_TEXT:_
Last Wednesday and Thursday were epic. I don’t even really remember them. Something to do with a two-hour trip to Ho-Ho’s, lunch at Whole Foods, class at Gymboree, packing, cleaning (sort of), picking up the car and some other stuff. You know what else I didn’t remember? Ellis’ food.

Yes. After packing up every item in the house and stuffing it all into our recently repaired RAV-4, we drove out to St. Charles (an hour away) and unpacked the car. Twenty-five outfits? Yep. Ten hats? Of course. A bag of blocks? Why not? But no food. NO FOOD. What kind of mother am I? I remember a blog post I read a while back written by my cousin. Well, really it’s my cousin’s wife but I call her my cousin because I feel like we are related. Anyway, she wrote about how whenever she felt like she had a handle on this motherhood thing, she would go and do something crazy that would take her down a few notches. Forgetting your baby’s food has to rank pretty high on the scale of screwing up. So after calling Lady Jayne and NVS and enduring a bit of ridicule, I gathered some info on formula and crossed my fingers. Evidently this is something they expect us to do and don’t know why I am surprised. Touche, NVS, touche.

Friday morning I smelled Ellis’ head one last time and headed out to O’Hare. I have a random tid bit with regard to the O’Hare bathrooms. For those of you who don’t know, the bathroom toilet seats boast a plastic toilet seat cover that changes every time you wave your hand past the sensor thing. Up until this weekend, I was 99% sure that it was a bunch of BS and that cover just goes round and round in a circle but you think it’s super hygienic because there are sensors and movement involved. So this time I decided to test my theory and ripped the plastic. I then realized that I could very well break the mechanism by doing such a thing, but it was too late. I am happy to report that the tear did not show up again so we are good to go to the loo at O’Hare without fear of trading germs with the dirty French lady that arrived an hour ago.

Anyway, on the the way to the airport, I emailed Lady Jayne and asked her to take care of Ellis if we die. I don’t really know if that type of thing would hold up in court, but since we are irresponsible parents and still don’t have a Will, I thought it was worth a shot.

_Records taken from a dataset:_
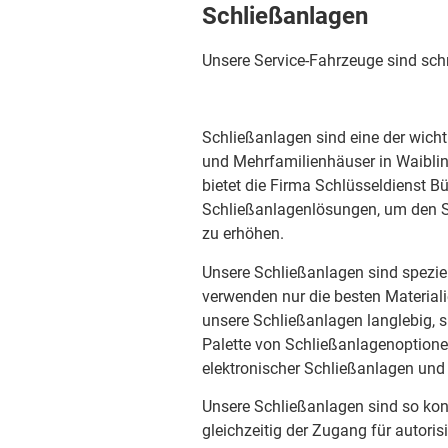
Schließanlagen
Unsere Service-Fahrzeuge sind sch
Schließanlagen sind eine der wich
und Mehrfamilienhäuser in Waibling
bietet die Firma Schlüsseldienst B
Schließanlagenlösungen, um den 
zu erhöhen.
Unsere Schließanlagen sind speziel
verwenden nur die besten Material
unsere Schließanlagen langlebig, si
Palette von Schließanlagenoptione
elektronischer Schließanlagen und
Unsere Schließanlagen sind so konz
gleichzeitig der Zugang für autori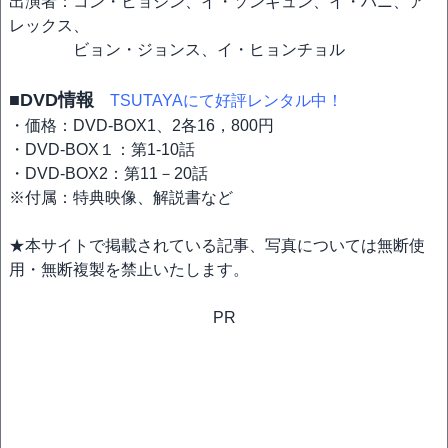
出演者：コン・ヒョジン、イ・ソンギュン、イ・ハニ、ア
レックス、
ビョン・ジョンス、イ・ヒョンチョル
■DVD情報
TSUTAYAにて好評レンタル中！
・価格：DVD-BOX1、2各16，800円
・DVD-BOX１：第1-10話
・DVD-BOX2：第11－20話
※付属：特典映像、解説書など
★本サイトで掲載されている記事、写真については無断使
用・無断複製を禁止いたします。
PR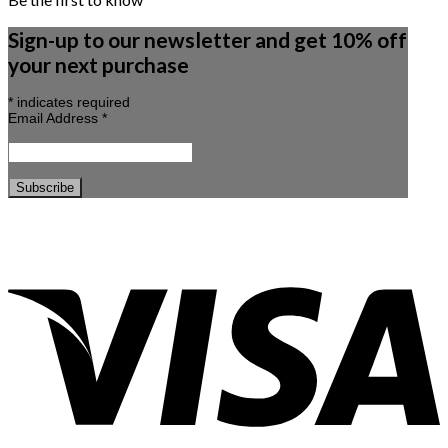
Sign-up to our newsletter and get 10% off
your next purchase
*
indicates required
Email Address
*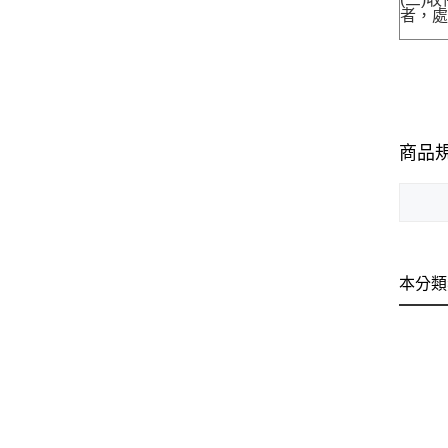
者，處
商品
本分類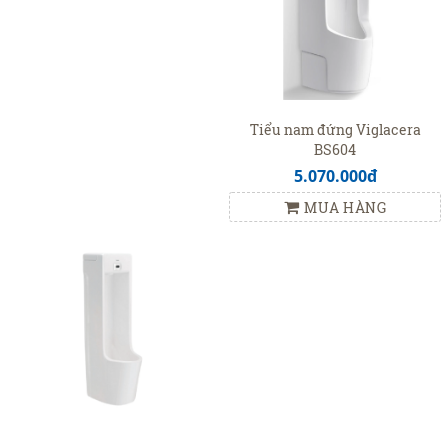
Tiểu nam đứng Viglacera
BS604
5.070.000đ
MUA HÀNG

...

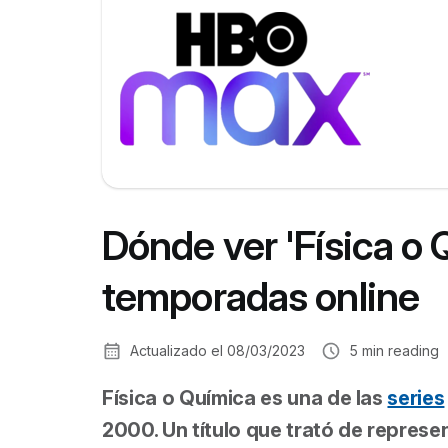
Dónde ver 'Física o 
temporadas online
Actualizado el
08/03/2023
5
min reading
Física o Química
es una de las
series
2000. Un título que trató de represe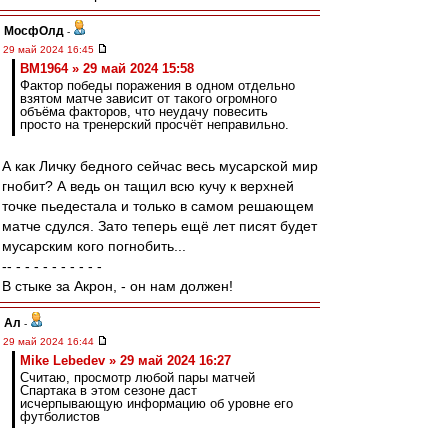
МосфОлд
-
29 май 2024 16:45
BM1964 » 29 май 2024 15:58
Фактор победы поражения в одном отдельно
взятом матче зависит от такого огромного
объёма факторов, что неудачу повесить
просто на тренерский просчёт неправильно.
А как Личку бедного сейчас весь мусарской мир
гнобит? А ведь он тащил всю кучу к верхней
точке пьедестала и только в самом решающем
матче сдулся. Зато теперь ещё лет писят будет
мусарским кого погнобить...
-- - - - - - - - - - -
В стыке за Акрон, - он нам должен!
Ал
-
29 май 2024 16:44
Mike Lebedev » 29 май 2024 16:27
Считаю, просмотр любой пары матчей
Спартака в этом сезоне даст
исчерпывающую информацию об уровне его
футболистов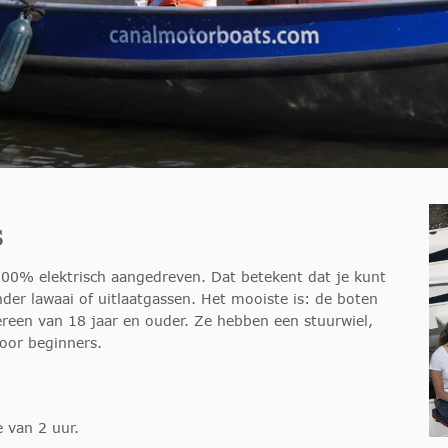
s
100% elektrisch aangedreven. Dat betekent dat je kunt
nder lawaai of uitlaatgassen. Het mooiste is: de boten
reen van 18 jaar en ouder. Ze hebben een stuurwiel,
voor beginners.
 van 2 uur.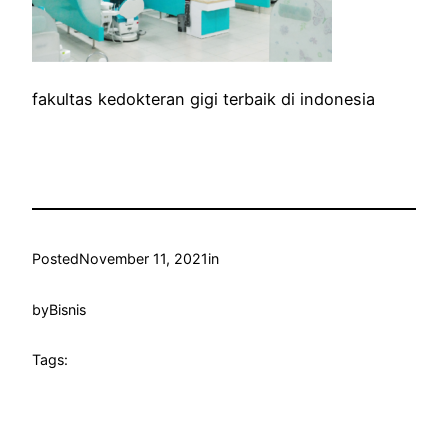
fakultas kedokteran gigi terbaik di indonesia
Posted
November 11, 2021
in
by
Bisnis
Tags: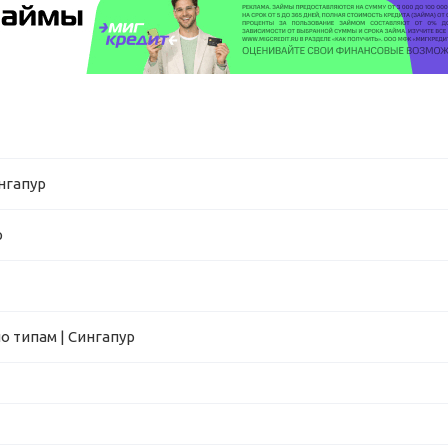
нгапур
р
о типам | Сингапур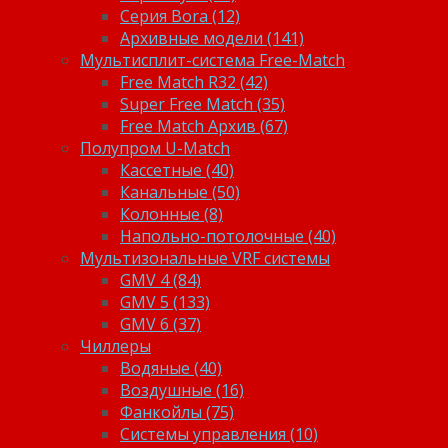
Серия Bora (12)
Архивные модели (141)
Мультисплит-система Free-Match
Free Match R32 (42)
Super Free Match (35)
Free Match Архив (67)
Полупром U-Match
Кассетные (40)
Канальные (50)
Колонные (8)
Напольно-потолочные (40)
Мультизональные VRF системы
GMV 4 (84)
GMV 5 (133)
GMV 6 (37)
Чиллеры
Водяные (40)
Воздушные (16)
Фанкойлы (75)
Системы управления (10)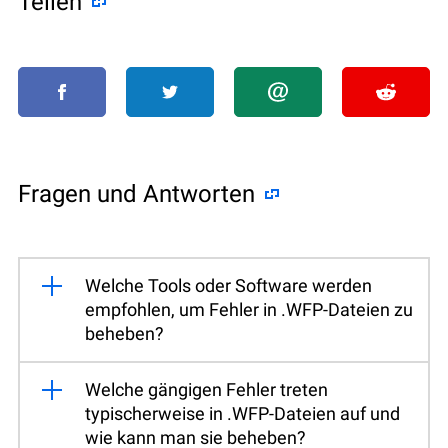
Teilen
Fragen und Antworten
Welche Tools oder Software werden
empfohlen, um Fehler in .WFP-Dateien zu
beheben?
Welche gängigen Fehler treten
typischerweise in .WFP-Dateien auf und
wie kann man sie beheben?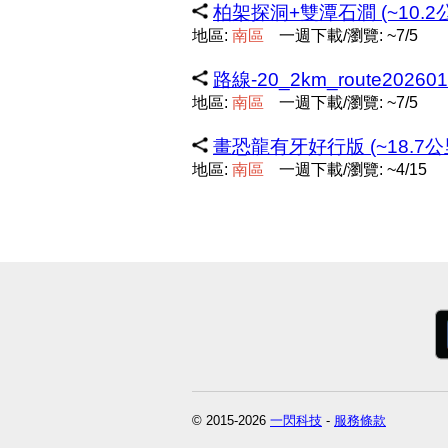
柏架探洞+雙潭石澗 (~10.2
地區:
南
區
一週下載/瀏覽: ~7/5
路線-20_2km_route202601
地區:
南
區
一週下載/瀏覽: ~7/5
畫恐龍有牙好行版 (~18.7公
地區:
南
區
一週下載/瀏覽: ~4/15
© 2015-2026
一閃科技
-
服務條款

==

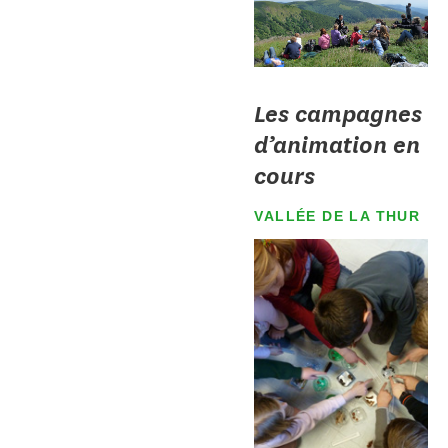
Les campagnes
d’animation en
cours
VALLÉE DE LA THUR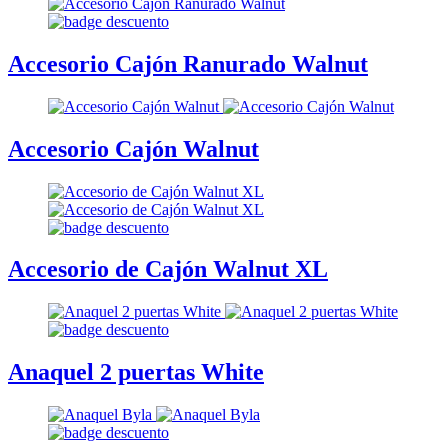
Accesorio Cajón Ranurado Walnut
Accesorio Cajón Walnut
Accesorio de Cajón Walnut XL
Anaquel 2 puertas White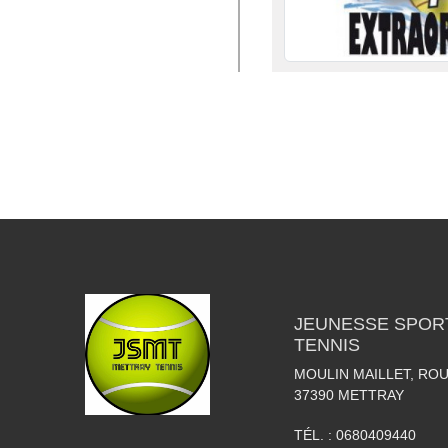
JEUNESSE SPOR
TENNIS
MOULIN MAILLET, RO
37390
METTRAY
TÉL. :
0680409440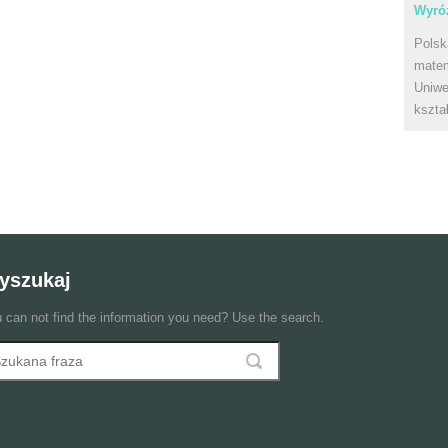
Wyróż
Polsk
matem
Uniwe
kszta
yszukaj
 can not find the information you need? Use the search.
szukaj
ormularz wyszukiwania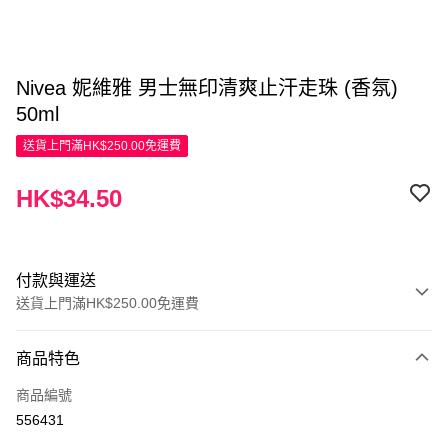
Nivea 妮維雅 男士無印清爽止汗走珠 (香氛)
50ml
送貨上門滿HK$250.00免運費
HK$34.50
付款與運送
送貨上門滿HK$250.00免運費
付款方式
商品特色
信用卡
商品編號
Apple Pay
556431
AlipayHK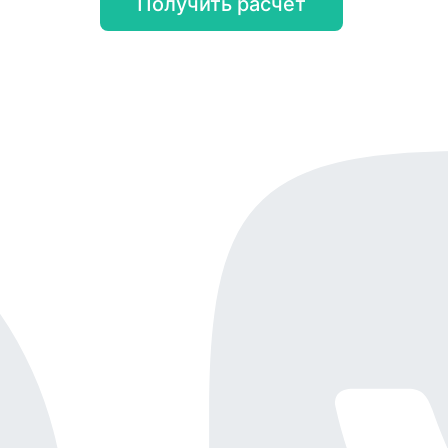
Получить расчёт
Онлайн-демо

_EXERCISE DIRECTIONS:_
In the blog post, which item for Ellis did the writer forget to pack before the drive to St. Charles? You won't need the listing.

_FINAL ANSWER:_
Ellis' food.